There's no denying that this is a fine forum with many knowledgeable, kind and courteous members. I wasn't trying to convey the opposite with my post. Breitling Source is more of a reference source, in my opinion, than a forum that people, including myself, like to read, post and hang out at. The number of members and posts clearly conveys that. As far as forums are concerned, there's not much competition.

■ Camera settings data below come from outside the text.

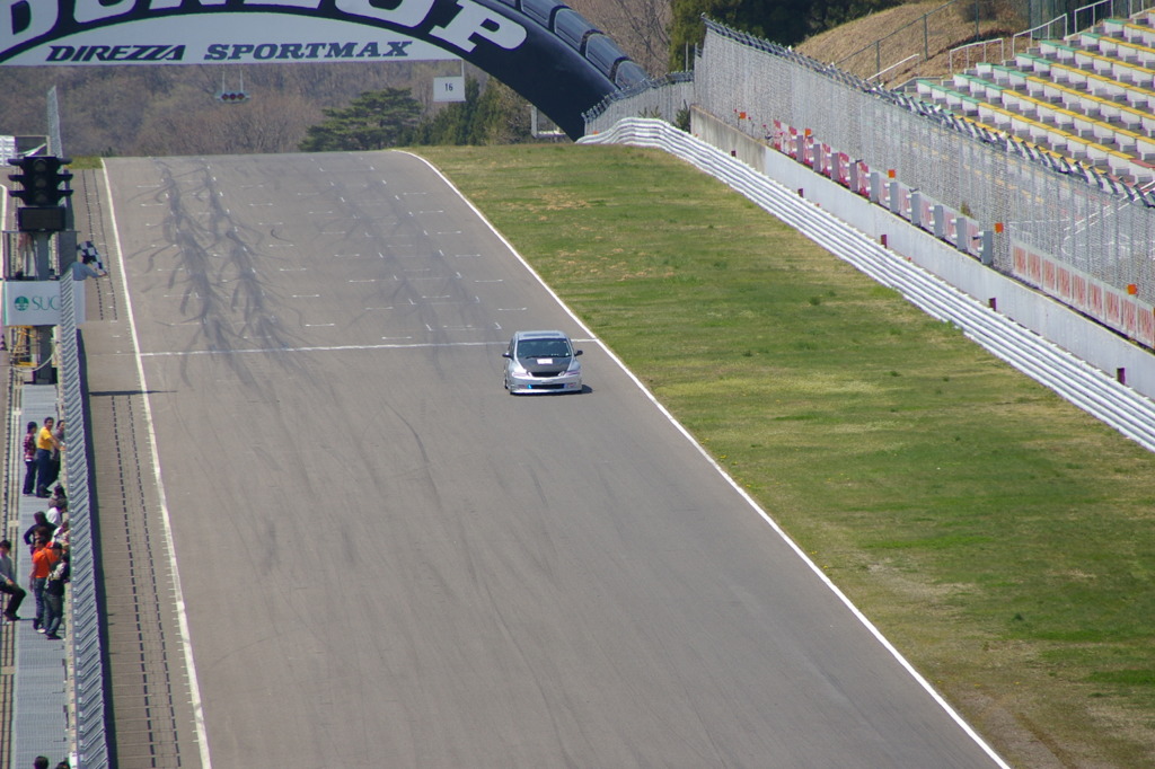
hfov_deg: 5.5
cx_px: 578
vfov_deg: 3.7
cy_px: 384
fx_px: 12027
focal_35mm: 375
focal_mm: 250
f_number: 9.5
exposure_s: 1/500
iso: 200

> We only need ask some pertinent questions of the original poster of this thread to provide specific details that he might want. I see no need to wholesale link back to BS to satisfy the provision of said details.
> 
> The question I would have asked, is the watch from the modern era ie. post 1981-2 or from the old Breitling which folded during the Quartz onslaught of the late 70's.
> What is the model number/serial number engraved on the back if you are uncertain of the above facts.
> 
> With that information all of the necessary details could have been given to our member.


These are the questions that you "would" have asked but you didn't. Everyone does and thinks about things differently. That's one of the great things about human beings and about this open forum. I read many of your posts and never replied that my way is better.

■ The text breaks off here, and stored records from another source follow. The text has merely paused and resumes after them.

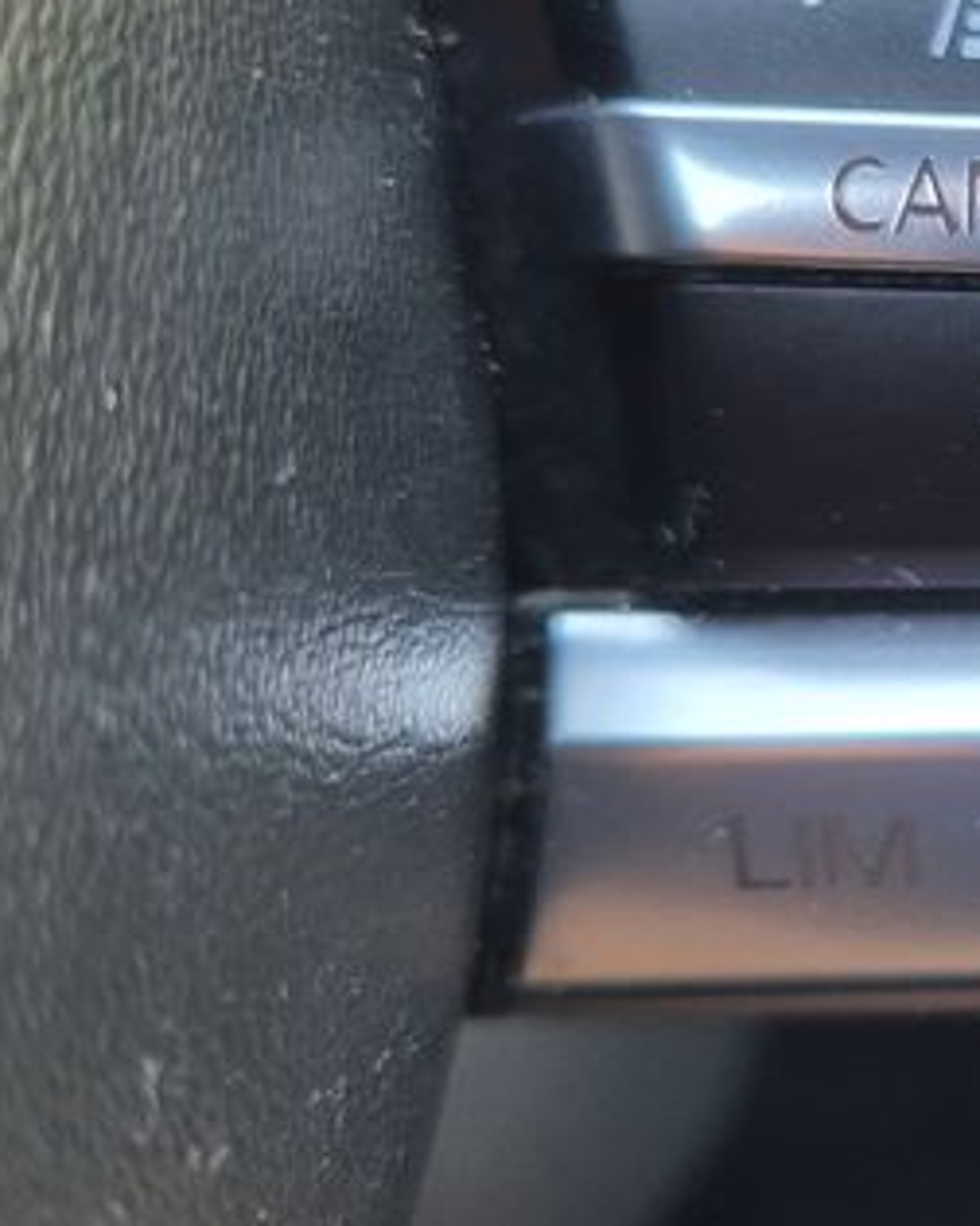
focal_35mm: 73
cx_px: 1346
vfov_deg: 25.8
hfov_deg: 19.1
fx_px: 2647
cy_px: 311
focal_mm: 5.4
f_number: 1.8
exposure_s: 1/100
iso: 250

> And one of the informative threads by Ron from right here in the
> Articles section of this forum.....
> 
> https://www.watchuseek.com/showthread.php?t=64407


I'm sorry I didn't see this reply but it wasn't readily accessible at the time I posted and I haven't read my way to 2007 of this forum yet. If you think I should have done a search, then you could say that to most people that ask questions here b/c, according to you, the answers are already here.

I hope this will be my last negative experience here b/c I didn't join for confrontation but for the camaraderie of fellow watch enthusiasts.

Have a good day,

Peter


----------